Task directions
Count how many rows below contain the string "lowest", treating uppercase and lowercase as different, and reply with only that number.

Records to use
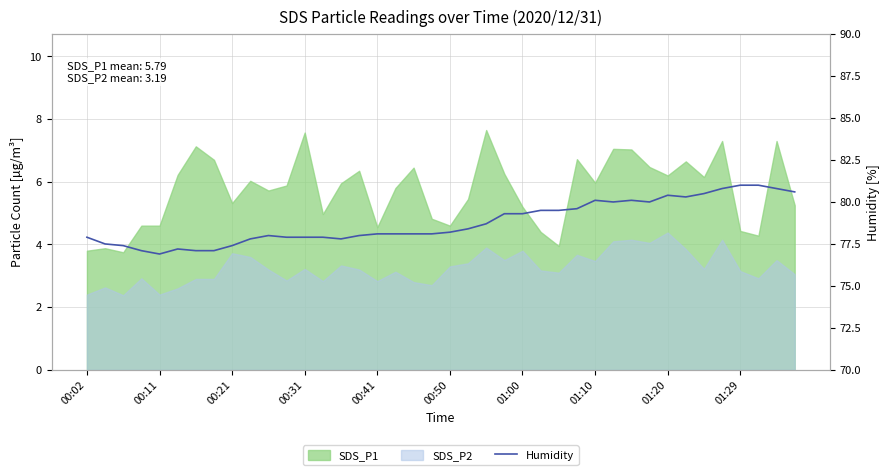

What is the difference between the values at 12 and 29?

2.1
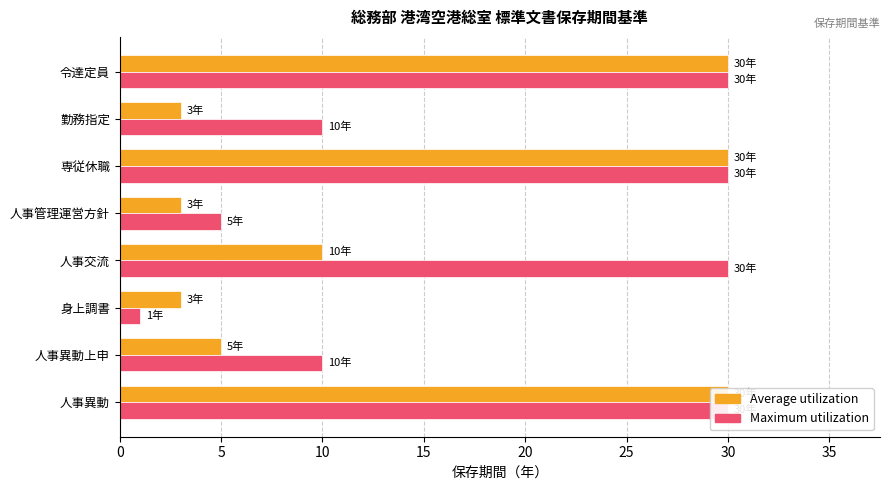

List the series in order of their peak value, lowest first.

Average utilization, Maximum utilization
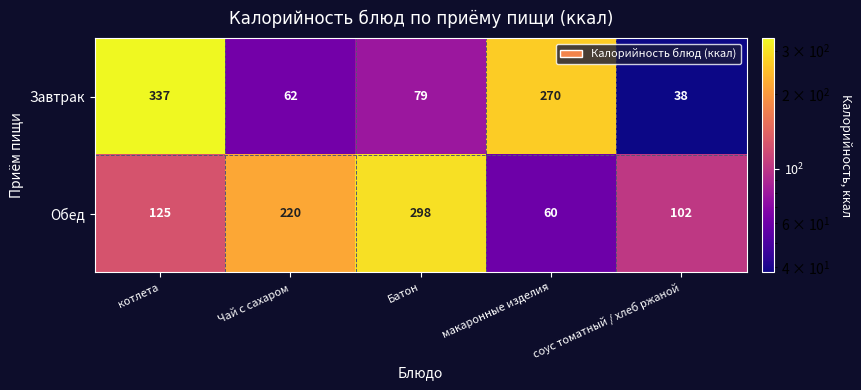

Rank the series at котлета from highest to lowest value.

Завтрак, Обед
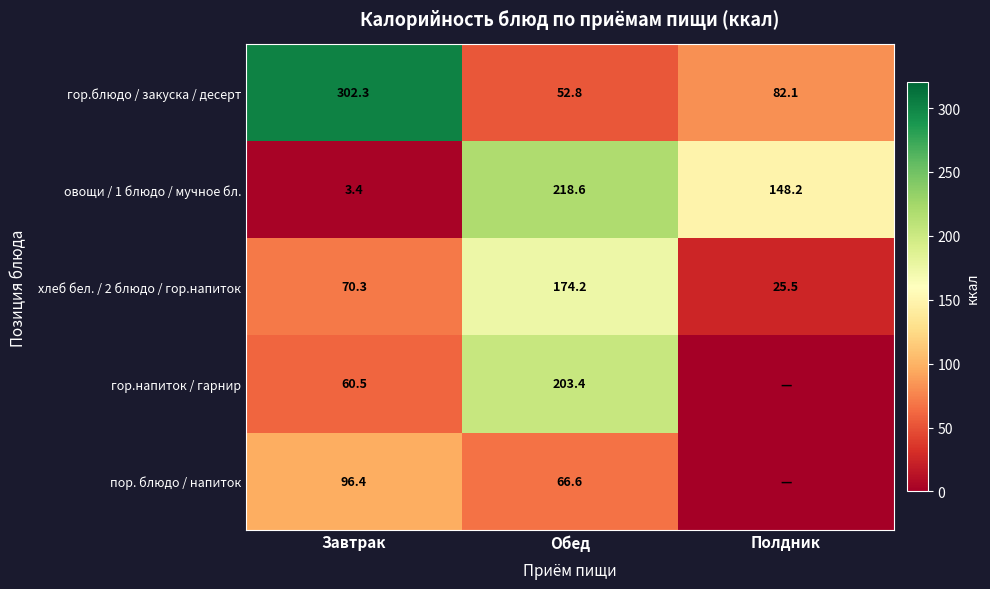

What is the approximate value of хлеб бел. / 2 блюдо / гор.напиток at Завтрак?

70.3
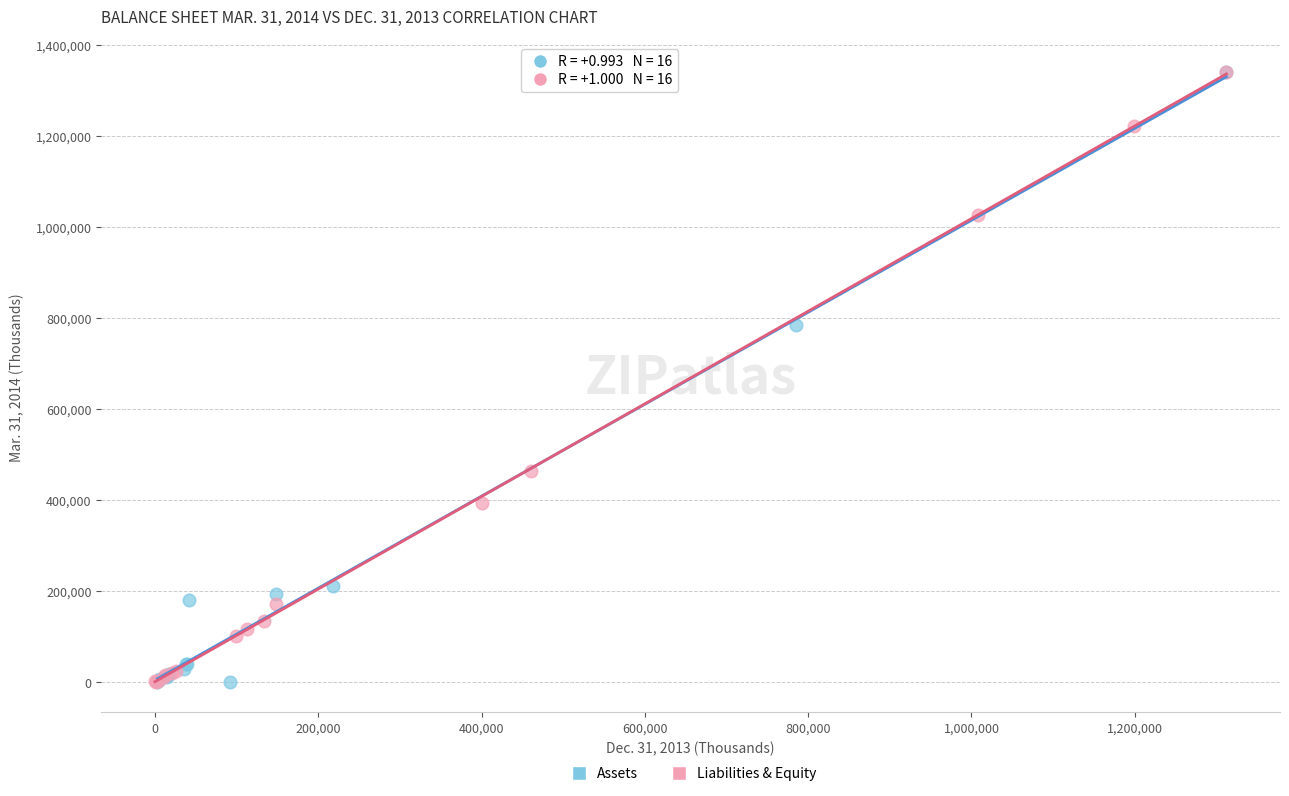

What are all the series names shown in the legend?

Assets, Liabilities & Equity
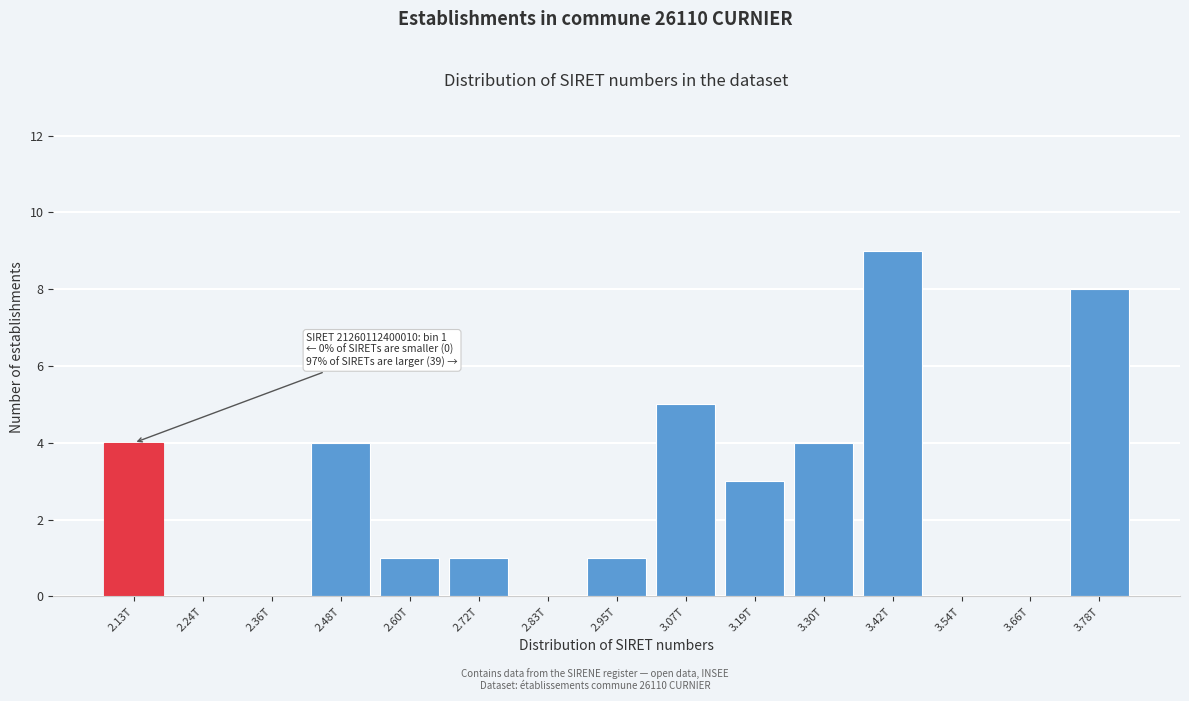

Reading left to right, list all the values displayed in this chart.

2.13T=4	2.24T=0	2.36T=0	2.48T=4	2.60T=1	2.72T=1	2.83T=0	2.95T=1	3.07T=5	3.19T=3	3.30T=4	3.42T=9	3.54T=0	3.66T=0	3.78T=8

Response box
2